- From: Sylvain Galineau <sylvaing@microsoft.com>
- Date: Sun, 6 May 2012 14:09:18 +0000
- To: Lea Verou <leaverou@gmail.com>, Tab Atkins Jr. <jackalmage@gmail.com>
- CC: www-style list <www-style@w3.org>
[Lea Verou:] > > On 6/5/12 15:56, Tab Atkins Jr. wrote: > > I disagree, actually. I think that both "reverse" and "alternate" are > > very clear names. "alternate-reverse" isn't ideal, but it's not bad > > either, and I don't know how to say it more cleanly. > `reverse` is, but I disagree about the others. `alternate` could mean many > things (what alternates? how? which iterations are reversed?), and without > reading the spec, I’d imagine it’s hard to guess what it does just from > the syntax. > `alternate-reverse` is the worst.
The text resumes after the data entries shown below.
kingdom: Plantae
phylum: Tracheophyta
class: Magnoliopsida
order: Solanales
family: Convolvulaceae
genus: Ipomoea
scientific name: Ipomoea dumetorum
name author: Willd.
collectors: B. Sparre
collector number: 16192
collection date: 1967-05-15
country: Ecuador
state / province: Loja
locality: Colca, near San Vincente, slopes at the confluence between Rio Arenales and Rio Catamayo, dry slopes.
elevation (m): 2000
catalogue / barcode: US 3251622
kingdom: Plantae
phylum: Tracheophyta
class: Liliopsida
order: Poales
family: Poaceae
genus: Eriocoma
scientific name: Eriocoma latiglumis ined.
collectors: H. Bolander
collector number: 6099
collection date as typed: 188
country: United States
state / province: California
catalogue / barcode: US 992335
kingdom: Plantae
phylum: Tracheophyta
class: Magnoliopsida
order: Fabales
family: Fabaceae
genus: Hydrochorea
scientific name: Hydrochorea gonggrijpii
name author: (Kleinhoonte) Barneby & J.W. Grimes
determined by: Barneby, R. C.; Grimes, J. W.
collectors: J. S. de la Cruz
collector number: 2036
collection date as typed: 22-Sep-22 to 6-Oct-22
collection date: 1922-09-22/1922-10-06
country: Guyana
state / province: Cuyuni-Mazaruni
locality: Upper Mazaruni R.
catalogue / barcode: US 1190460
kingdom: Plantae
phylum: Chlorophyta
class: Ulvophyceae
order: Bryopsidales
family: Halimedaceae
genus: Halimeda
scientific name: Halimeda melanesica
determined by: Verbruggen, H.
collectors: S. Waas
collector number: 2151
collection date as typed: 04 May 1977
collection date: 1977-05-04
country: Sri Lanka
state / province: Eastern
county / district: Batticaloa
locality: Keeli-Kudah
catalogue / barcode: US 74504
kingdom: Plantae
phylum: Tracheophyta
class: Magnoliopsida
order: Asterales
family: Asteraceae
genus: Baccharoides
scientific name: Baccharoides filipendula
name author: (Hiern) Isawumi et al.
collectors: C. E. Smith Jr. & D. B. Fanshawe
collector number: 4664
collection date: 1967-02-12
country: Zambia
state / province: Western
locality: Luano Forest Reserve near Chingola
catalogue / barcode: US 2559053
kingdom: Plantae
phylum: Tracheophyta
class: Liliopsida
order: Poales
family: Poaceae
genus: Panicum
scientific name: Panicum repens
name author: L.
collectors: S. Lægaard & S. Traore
The naming is completely detached from > what it does (reversing odd iterations). > `animation-reverse` (or `animation-iteration-reverse`) is straightforward, > not prone to misinterpretation and much more extensible. > > Yes, Animations is no longer in the "we can make aesthetic changes" > > stage. It left that a long time ago, we just didn't finish the spec > > before that happened, like we're supposed to. > In general, yes. But I’d argue that some properties are not used as much > in the wild as animations in general. `animation-direction`, `animation- > play-state` and `animation-fill-mode` fall in that bucket. > However, without data, we’re all just speculating. > We're not all 'just' speculating :) The number of sites using it in production is small, but it includes popular sites such as Skype's, Airbnb's or Ars Technica. And the web snapshot I'm looking at is a few months old. I agree with Tab that the nature of this change is essentially cosmetic (as a rule people who would rather not take this kind of change will call it cosmetic; those who would will call it usability...). As such I think he and I believe it has a much lower priority at this stage than exposing the reverse and alternate-reverse capabilities which we added to the spec very recently. And while we could make the case that we shouldn't go to Last Call without these values - and the group essentially did just that a few weeks ago - some of us are comfortable going to Last Call with the current syntax for this property. This is where I lean as well. I'm as prone to agonizing over the perfect vs. the merely good as anyone else but this is one of those cases where what we have is in fact good enough; and the benefits of the change are not clear or measurable enough to matter. But we'll talk about it this week.